After Pitman's ruling, at least one abortion clinic in Texas said it had resumed offering procedures otherwise prohibited under the law. Others have shared few details about their plans, citing concerns that, under the law, providers could be liable for procedures performed while under a court order blocking enforcement.

SB 8 bans abortions after fetal or embryonic cardiac activity, which generally begins in the sixth week of pregnancy, can be detected.

Abortion opponents praised the appeals court for allowing SB 8 to continue.

"This is an answered prayer," Texas Right to Life spokeswoman Kimberlyn Schwartz said. "The Texas Heartbeat Act saves approximately 100 lives from abortion per day, and we're grateful that this tremendous impact will continue."

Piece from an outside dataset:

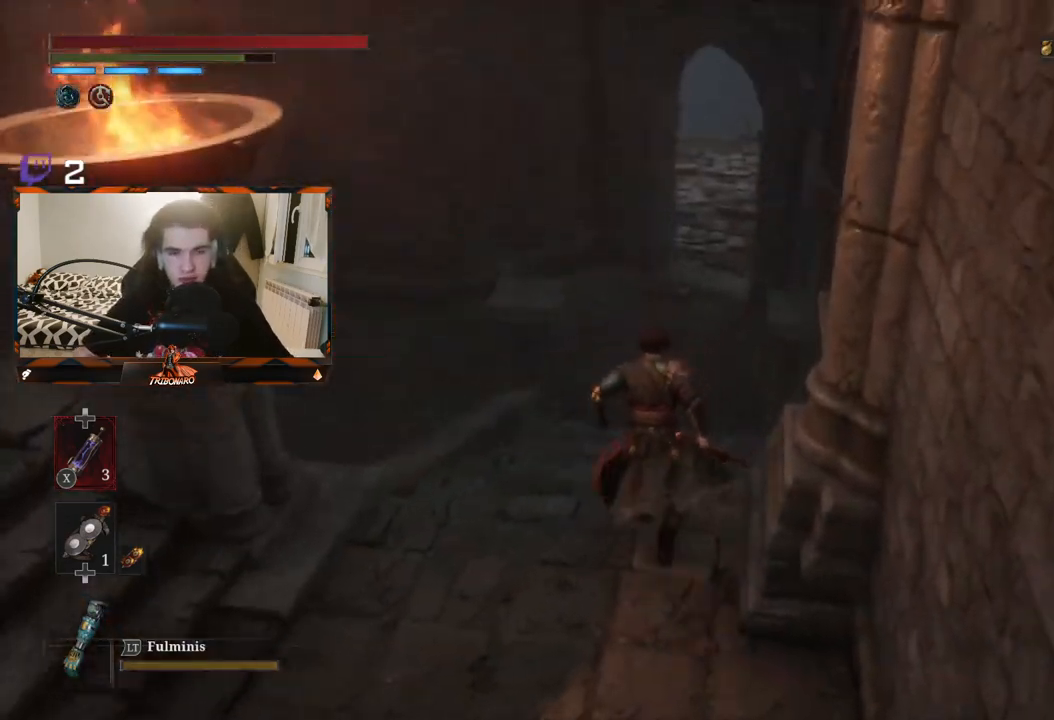
{"buttons": ["B"], "left_stick": "up", "right_stick": "center", "events": []}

Abortion rights advocates were disappointed and angry.

"By once again allowing this horrific ban on abortion to stand, the 5th Circuit Court of Appeals is depriving millions of people of their ability to access abortion care in Texas," said Adrienne Kimmell, acting president of NARAL Pro-Choice America.

The appeals court panel gave the U.S. Department of Justice, which had requested the injunction granted by Pitman, until 5 p.m. Tuesday to respond to Texas' appeal.

Nancy Northup, president and CEO of the Center for Reproductive Rights, urged the Biden administration to act quickly.

“The Supreme Court needs to step in and stop this madness. It’s unconscionable that the 5th Circuit stayed such a well-reasoned decision that allowed constitutionally protected services to return in Texas," she said.